Task to carry out ▸ After locating the line with "in the top-left." below, output it and each following line exactly, stopping after the line with "56: (217, 209)". No pictures.

*** Data to examine ***

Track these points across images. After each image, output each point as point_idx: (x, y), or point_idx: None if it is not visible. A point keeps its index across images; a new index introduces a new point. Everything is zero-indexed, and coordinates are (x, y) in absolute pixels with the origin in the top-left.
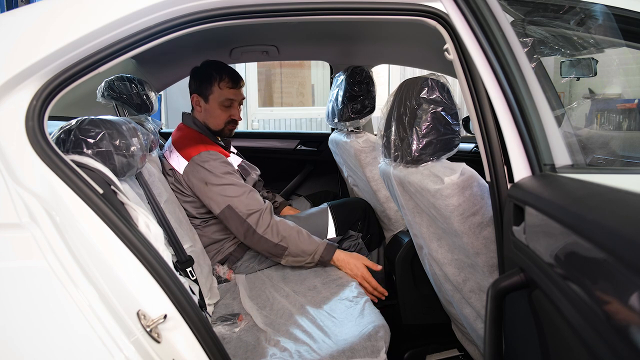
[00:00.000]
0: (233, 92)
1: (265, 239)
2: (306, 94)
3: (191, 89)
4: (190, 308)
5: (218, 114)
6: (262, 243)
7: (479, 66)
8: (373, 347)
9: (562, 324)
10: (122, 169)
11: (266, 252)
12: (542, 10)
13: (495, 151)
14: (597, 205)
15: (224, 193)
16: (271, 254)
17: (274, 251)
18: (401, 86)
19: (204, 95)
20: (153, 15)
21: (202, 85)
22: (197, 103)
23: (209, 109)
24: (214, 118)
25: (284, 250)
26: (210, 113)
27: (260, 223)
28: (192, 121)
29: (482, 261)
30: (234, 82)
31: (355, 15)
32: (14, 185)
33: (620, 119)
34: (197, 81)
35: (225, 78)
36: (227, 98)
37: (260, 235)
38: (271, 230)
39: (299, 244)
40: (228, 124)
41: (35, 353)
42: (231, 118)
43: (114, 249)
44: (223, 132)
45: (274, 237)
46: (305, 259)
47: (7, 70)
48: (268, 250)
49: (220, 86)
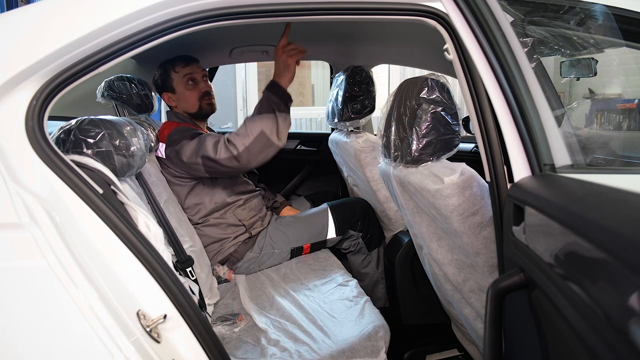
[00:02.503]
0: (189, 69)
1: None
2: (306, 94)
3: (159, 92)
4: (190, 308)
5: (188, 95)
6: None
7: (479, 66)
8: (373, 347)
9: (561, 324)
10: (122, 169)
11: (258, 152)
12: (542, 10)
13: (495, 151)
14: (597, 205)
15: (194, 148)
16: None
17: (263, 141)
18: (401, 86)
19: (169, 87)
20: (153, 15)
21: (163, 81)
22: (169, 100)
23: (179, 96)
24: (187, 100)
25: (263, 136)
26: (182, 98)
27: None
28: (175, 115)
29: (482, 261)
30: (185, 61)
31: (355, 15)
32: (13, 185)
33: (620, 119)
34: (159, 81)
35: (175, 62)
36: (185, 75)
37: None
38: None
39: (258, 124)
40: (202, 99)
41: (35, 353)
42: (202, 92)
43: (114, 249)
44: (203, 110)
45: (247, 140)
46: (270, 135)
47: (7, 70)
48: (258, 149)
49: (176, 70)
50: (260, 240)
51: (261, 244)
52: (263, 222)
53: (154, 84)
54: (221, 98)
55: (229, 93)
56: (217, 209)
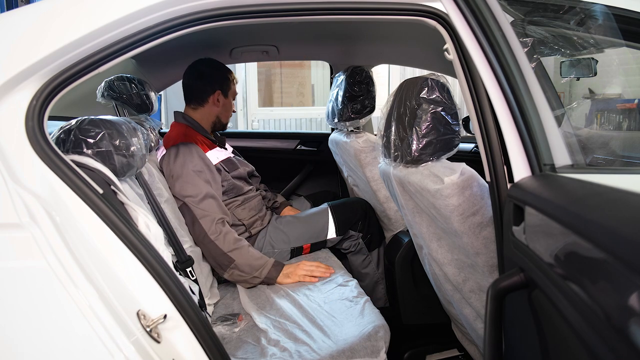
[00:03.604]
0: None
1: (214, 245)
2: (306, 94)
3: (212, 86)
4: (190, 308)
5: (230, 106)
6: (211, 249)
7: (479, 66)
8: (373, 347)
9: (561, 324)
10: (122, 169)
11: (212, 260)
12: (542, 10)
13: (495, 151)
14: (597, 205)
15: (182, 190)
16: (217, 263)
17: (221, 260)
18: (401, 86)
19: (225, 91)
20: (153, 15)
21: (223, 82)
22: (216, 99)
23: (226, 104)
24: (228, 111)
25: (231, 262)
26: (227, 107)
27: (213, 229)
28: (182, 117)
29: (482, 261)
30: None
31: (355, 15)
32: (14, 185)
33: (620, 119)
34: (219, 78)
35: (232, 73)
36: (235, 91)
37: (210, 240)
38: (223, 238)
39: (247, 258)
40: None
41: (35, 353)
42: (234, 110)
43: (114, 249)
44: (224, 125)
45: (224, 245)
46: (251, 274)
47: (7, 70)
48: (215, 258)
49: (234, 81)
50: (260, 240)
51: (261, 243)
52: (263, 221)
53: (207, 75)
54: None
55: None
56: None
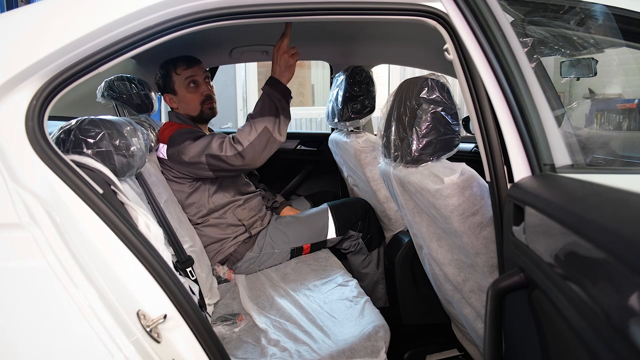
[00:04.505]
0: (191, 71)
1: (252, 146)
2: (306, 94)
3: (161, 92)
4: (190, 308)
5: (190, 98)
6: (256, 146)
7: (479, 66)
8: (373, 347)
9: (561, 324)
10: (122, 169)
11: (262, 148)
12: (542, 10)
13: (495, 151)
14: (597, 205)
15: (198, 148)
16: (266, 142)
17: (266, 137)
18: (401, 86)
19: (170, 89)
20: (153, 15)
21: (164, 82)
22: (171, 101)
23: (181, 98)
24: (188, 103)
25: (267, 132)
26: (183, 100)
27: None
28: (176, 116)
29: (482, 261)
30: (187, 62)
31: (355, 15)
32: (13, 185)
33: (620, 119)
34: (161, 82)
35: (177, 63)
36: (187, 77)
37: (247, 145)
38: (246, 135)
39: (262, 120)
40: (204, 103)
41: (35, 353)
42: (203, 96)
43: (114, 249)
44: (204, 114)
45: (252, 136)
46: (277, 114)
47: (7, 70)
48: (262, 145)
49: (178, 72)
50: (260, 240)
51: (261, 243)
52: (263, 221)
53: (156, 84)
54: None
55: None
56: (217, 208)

*** End of Data to examine ***
*** Data to examine ***

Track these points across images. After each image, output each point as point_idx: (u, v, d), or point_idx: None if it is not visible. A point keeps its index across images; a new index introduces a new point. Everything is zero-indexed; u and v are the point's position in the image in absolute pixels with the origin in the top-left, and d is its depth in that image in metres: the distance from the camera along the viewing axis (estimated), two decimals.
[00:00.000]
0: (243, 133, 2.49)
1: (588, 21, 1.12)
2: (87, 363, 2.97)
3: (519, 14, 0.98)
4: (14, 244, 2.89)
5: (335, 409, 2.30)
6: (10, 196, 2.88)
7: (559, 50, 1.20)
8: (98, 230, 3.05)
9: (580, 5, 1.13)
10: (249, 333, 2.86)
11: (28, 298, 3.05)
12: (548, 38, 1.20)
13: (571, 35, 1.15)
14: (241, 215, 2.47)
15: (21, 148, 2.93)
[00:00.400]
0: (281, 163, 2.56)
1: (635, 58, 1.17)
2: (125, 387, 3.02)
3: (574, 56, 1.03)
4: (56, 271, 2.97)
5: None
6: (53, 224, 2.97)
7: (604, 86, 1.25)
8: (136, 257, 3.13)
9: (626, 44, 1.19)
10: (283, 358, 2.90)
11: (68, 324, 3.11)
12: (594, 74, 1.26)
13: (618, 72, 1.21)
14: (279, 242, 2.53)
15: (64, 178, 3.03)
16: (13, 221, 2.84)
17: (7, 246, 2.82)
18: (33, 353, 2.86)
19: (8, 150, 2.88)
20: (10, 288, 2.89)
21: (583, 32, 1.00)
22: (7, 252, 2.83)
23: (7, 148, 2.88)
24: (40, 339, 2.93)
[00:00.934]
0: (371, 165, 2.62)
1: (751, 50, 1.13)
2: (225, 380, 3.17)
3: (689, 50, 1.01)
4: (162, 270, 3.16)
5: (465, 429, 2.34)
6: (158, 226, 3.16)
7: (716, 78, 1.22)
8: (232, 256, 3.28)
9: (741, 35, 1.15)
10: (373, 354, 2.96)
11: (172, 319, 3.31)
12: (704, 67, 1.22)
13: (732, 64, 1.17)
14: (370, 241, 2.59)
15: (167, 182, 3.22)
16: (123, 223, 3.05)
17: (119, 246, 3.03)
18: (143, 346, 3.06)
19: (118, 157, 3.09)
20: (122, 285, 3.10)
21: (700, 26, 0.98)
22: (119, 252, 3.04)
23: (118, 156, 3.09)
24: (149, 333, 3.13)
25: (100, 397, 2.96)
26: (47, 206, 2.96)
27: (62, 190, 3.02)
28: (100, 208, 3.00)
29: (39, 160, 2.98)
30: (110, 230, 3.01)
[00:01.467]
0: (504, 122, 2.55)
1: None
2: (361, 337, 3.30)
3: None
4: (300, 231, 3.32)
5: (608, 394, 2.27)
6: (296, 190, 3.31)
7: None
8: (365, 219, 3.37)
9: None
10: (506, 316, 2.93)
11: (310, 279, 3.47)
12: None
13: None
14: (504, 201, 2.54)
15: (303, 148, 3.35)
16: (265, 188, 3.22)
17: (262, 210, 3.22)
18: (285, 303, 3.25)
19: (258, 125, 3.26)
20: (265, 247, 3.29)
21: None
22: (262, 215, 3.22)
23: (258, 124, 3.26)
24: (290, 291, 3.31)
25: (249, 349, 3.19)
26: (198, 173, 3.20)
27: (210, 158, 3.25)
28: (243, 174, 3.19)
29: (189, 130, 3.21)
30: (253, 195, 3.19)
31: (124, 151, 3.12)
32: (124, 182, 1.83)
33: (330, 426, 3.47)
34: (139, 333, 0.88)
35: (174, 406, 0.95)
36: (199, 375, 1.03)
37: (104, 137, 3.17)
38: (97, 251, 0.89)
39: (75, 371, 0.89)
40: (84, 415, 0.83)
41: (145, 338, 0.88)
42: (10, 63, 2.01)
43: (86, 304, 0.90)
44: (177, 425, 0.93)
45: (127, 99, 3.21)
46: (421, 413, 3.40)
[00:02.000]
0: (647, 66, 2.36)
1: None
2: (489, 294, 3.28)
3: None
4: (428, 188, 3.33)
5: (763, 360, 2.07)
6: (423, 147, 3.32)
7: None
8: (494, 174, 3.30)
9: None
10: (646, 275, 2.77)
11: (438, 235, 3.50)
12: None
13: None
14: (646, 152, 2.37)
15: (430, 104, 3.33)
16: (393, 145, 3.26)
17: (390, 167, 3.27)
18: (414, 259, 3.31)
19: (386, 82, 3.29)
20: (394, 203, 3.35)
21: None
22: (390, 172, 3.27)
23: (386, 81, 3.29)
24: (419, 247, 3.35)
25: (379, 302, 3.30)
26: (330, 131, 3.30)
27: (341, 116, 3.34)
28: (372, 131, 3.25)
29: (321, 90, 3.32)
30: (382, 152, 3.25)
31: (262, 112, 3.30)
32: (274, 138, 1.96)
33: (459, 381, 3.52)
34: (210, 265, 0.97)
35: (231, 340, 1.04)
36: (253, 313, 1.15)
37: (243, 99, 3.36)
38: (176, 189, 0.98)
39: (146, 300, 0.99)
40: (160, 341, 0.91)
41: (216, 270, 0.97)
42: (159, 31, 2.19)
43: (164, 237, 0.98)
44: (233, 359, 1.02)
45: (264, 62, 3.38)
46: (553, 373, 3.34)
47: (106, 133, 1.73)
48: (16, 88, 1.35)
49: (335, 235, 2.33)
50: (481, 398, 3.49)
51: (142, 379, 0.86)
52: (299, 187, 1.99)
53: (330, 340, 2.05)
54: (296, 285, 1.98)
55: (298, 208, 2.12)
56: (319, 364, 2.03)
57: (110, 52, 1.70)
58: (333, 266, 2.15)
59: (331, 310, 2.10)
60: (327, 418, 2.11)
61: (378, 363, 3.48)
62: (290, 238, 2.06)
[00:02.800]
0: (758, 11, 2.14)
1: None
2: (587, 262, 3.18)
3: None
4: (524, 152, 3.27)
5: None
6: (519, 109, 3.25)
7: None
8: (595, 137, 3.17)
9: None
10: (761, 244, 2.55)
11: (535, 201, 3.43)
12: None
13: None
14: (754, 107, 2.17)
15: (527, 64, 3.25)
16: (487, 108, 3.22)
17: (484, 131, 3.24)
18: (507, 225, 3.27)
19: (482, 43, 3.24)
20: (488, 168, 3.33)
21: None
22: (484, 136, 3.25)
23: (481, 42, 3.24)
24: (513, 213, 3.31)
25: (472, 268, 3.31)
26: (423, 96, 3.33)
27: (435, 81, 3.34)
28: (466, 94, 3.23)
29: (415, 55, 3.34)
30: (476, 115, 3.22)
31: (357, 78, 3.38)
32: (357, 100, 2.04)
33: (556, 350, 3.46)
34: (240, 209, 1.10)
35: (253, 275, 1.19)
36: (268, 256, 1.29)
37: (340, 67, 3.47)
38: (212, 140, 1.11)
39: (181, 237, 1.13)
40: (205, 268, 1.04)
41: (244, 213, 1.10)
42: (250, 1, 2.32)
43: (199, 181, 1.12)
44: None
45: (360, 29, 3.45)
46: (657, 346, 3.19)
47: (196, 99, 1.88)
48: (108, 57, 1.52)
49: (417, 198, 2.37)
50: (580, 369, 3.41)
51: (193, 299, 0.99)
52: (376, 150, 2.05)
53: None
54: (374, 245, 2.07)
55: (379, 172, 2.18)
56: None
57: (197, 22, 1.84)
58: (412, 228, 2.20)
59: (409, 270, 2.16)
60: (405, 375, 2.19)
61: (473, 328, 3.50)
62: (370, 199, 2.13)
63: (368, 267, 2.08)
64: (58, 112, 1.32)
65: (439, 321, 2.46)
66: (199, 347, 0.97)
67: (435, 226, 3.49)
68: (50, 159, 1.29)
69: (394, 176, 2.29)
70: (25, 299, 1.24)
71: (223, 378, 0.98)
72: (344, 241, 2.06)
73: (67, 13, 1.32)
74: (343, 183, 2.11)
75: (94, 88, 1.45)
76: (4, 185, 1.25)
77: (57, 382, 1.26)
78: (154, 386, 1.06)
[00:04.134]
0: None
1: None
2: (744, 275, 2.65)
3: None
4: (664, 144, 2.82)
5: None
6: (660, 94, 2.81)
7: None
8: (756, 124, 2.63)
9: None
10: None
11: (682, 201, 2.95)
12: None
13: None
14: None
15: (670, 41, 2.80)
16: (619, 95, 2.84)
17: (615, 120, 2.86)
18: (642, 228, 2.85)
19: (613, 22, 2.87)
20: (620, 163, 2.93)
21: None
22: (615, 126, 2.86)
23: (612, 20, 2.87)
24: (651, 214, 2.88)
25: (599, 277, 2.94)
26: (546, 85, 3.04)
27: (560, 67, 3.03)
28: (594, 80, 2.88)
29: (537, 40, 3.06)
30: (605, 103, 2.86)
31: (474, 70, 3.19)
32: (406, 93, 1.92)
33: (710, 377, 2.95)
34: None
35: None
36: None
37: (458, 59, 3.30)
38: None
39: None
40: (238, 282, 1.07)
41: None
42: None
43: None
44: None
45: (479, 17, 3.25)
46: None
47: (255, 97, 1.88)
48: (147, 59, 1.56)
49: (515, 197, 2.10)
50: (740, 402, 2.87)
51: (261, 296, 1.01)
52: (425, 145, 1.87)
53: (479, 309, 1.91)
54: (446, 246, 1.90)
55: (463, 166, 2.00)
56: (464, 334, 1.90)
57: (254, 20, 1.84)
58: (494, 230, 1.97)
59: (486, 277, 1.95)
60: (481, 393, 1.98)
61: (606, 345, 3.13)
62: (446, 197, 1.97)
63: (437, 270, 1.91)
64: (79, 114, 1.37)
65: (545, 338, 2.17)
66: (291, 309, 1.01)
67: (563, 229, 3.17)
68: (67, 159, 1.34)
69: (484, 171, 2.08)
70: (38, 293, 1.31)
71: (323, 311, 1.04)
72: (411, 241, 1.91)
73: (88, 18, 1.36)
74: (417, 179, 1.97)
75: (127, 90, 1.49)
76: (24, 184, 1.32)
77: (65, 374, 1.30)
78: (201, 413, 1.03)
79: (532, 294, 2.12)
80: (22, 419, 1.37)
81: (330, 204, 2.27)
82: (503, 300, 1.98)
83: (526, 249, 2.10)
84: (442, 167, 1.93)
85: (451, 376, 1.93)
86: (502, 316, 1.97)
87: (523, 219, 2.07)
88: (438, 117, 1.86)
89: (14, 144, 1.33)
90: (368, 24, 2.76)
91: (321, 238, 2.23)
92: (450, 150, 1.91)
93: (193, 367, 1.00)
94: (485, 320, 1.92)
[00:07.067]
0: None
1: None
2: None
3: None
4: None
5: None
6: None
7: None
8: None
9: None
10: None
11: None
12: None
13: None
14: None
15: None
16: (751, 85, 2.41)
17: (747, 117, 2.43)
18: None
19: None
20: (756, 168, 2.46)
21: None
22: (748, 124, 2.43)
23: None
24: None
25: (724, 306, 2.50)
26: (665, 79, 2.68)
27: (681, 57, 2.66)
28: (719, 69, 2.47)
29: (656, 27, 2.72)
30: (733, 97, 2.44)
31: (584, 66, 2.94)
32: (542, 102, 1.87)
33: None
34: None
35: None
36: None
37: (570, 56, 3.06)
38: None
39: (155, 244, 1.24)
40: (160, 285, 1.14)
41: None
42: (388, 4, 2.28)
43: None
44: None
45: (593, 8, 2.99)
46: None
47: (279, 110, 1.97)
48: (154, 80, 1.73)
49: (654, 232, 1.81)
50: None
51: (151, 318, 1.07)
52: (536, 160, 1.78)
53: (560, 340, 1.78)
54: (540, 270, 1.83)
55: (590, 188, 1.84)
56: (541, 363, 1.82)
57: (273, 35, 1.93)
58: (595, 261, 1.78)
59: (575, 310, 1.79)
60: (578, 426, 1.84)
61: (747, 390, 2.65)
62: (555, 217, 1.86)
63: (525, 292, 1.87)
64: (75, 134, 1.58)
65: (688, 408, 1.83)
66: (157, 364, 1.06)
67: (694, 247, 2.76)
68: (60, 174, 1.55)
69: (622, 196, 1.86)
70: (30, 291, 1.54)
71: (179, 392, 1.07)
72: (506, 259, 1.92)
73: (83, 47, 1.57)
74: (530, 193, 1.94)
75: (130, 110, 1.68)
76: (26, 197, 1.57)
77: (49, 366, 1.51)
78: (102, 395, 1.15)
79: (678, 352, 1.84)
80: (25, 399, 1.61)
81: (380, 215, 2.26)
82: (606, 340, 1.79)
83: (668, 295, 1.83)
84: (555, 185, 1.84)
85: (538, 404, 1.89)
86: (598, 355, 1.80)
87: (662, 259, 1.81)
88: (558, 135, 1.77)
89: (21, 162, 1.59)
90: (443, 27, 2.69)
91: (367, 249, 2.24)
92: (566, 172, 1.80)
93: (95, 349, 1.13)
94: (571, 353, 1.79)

*** End of Data to examine ***

Solution to this problem ▸
Track these points across images. After each image, output each point as point_idx: (x, y), or point_idx: None if it is not visible. A point keeps its index across images; a new index introduces a new point. Everything is zero-indexed, and coordinates are (x, y) in absolute pixels with the origin in the top-left.
[00:00.000]
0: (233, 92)
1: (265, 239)
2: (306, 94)
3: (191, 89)
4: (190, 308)
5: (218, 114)
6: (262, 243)
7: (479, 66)
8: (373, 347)
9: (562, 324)
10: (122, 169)
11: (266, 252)
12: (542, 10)
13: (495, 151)
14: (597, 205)
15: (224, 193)
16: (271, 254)
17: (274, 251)
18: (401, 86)
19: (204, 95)
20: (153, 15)
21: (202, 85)
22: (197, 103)
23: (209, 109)
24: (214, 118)
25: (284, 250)
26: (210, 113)
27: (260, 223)
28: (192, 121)
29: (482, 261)
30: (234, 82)
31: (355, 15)
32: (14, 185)
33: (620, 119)
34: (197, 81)
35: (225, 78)
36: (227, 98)
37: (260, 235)
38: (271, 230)
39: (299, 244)
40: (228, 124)
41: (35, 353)
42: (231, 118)
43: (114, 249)
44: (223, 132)
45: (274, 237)
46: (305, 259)
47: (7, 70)
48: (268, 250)
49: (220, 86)
[00:02.503]
0: (189, 69)
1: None
2: (306, 94)
3: (159, 92)
4: (190, 308)
5: (188, 95)
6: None
7: (479, 66)
8: (373, 347)
9: (561, 324)
10: (122, 169)
11: (258, 152)
12: (542, 10)
13: (495, 151)
14: (597, 205)
15: (194, 148)
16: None
17: (263, 141)
18: (401, 86)
19: (169, 87)
20: (153, 15)
21: (163, 81)
22: (169, 100)
23: (179, 96)
24: (187, 100)
25: (263, 136)
26: (182, 98)
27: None
28: (175, 115)
29: (482, 261)
30: (185, 61)
31: (355, 15)
32: (13, 185)
33: (620, 119)
34: (159, 81)
35: (175, 62)
36: (185, 75)
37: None
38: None
39: (258, 124)
40: (202, 99)
41: (35, 353)
42: (202, 92)
43: (114, 249)
44: (203, 110)
45: (247, 140)
46: (270, 135)
47: (7, 70)
48: (258, 149)
49: (176, 70)
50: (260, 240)
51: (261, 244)
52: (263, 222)
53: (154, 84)
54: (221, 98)
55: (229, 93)
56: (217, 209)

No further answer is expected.